SetActorRelativeRotation setting as world

I’m currently creating a movement script for pawn where the rotation is Slerped based on what keys are pressed and the rotation of the camera, as well as the normal of a slope. However the angle is set on world, even though i use SetActorRelativeRotation. This causes the rotation to work not as intended and the angle pivots on the worlds upward vector, and not the actor’s.

FHitResult hit1;
	GetWorld()->LineTraceSingleByChannel(hit1, GetActorLocation() + FVector(0, 0, -47), GetActorLocation() + FVector(0, 0, -97), ECC_Visibility);
	DrawDebugLine(GetWorld(), GetActorLocation() + FVector(0, 0, -47), GetActorLocation() + FVector(0, 0, -97), FColor(255, 0, 0),true);

	newRotation = FRotator(0, angle, 0) + FRotator(0, camera->GetComponentRotation().Euler().Z, 0) + FRotator(hit1.Normal.Rotation().Pitch, 0, 0);

	if(forward != 0 || right != 0)
		SetActorRelativeRotation(FQuat::Slerp(GetActorRotation().Quaternion(), newRotation.Quaternion(), 0.05f));

When you click on the little arrow in the Actor’s Rotation setting in the details panel, is it set to Relative or World?

Not sure, but I think you’re confusing relative transform and local transform. “Relative” is relative to whatever the actor is attached to (or the world if the actor is not attached to anything). “Local” is relative to the actor’s current transform.

Ah so is there a function to set the rotation locally instead of in world space?

I’ve checked both and the values are the same

I think you are looking for something like AddActorLocalRotation()

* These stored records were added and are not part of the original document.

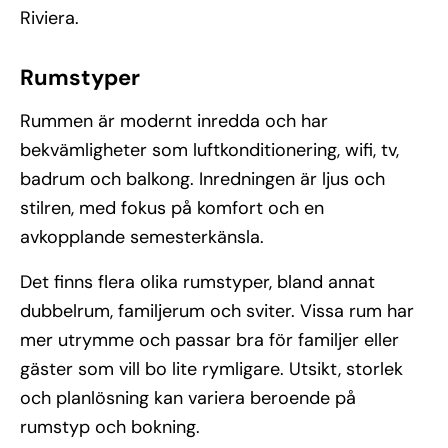
Riviera.
Rumstyper
Rummen är modernt inredda och har
bekvämligheter som luftkonditionering, wifi, tv,
badrum och balkong. Inredningen är ljus och
stilren, med fokus på komfort och en
avkopplande semesterkänsla.
Det finns flera olika rumstyper, bland annat
dubbelrum, familjerum och sviter. Vissa rum har
mer utrymme och passar bra för familjer eller
gäster som vill bo lite rymligare. Utsikt, storlek
och planlösning kan variera beroende på
rumstyp och bokning.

As dbouchoff statet, RelativeRotation is always relative to the parent. And if your Actor is not attached to something, it is always relativ to the World, therfore it is in world space.

Edit, if you are looking for the c++ implementation of it, you can right-click the BP node and goto the c++ implementation.

I’ve tried that too, but it doesn’t set the value, it adds to the current one making it spin out

AddActorLocalRotation sets the rotation with respect to the current rotation. But note that if you do it twice, the rotation the second time is with respect to where the actor was after the first part of the rotation. Assuming newRotation is the eventual rotation you want in local space, I think what you mean to do is to first compute the final rotation (use ComposeRotators(GetActorRotation(), newRotation)) and then slerp between the actor’s starting rotation and that rotation.

Are you calling this every frame? If you do, it is much easier to compute a DesiredRotation and then smootly interp to this rotation every frame.

FMath::RInterTo() should give you decent results.